Huawei's chip arm HiSilicon declined to confirm or deny the report when reached by the Global Times on Monday.

Sun Yanbiao, head of Shenzhen-based research firm N1mobile, told the Global Times on Monday that research staff from both sides began exchanges on the project last year.

"The successful mass production benefits Huawei, as using chips provided by a manufacturer located in the Chinese mainland could help it reduce its reliance on Taiwan-based semiconductor maker TSMC, which will cushion shocks from China-US trade conflicts," Sun said.

Previously, all chips for Huawei mobile devices were designed by HiSilicon, and then manufactured by TSMC. But foreign media reported the US plans to prevent TSMC from selling chips to Huawei, which was put on the US' Entity List in May 2019.

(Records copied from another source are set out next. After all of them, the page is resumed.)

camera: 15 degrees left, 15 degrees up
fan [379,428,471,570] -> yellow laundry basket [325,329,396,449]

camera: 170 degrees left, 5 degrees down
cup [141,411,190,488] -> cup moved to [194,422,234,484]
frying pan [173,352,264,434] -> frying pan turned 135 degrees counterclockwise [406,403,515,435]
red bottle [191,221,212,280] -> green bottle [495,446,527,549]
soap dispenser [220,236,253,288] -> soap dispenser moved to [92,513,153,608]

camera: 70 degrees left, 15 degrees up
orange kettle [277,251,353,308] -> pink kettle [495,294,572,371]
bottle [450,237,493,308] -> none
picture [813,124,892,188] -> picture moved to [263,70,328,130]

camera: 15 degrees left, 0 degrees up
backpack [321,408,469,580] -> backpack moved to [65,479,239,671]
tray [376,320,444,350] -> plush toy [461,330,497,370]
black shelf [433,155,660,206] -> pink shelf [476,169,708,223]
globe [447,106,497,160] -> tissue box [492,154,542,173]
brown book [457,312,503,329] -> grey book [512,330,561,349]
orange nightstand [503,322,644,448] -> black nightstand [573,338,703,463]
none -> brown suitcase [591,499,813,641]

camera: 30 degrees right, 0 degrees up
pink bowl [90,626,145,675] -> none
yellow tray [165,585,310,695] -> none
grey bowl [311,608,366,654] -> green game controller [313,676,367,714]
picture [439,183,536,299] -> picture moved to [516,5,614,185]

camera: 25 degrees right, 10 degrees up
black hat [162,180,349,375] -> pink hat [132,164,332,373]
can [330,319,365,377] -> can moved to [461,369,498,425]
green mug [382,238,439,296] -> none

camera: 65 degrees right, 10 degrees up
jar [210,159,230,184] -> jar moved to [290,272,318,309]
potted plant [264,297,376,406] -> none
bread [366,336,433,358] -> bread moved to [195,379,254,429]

As a chipmaker with high hopes of localizing chip manufacturing in the mainland and becoming an alternative to TSMC, SMIC announced on May 5 that it would apply to list on the sci-tech innovation board, a new Nasdaq-style tech board in Shanghai.

Following the news of mass production, A-shares relevant to chip manufacturing equipment lithography strengthened on Monday.

Shenzhen DongDa Photosensitive Science & Technology Co rose by the daily limit of 10 percent to 68.53 yuan ($9.68) per share, and Anji Microelectronics Technology Co rose by 6.54 percent to 280.05 yuan.

Global Times
Personally, I think it's time for HiSilicon to be spun off as an independent entity or sold to Unisoc/Tsinghua.
It means HiSilicon can continue designing and manufacturing chips without restriction, and then selling them to anyone.

This means more competition for Huawei, as their competitors can buy those chips as well.
But at least Huawei still has access, which is better than the alternative.
And Huawei gets a cash infusion to invest in R&D in other areas..

It also means Xiaomi, Oppo, Vivo can ditch Qualcomm in favour of HiSilicon for high-end smartphone chips.
And that ZTE could potentially build better 5G base stations as well.

So overall, the Chinese technology industry should end up stronger, whilst still working as hard as possible to de-Americanise.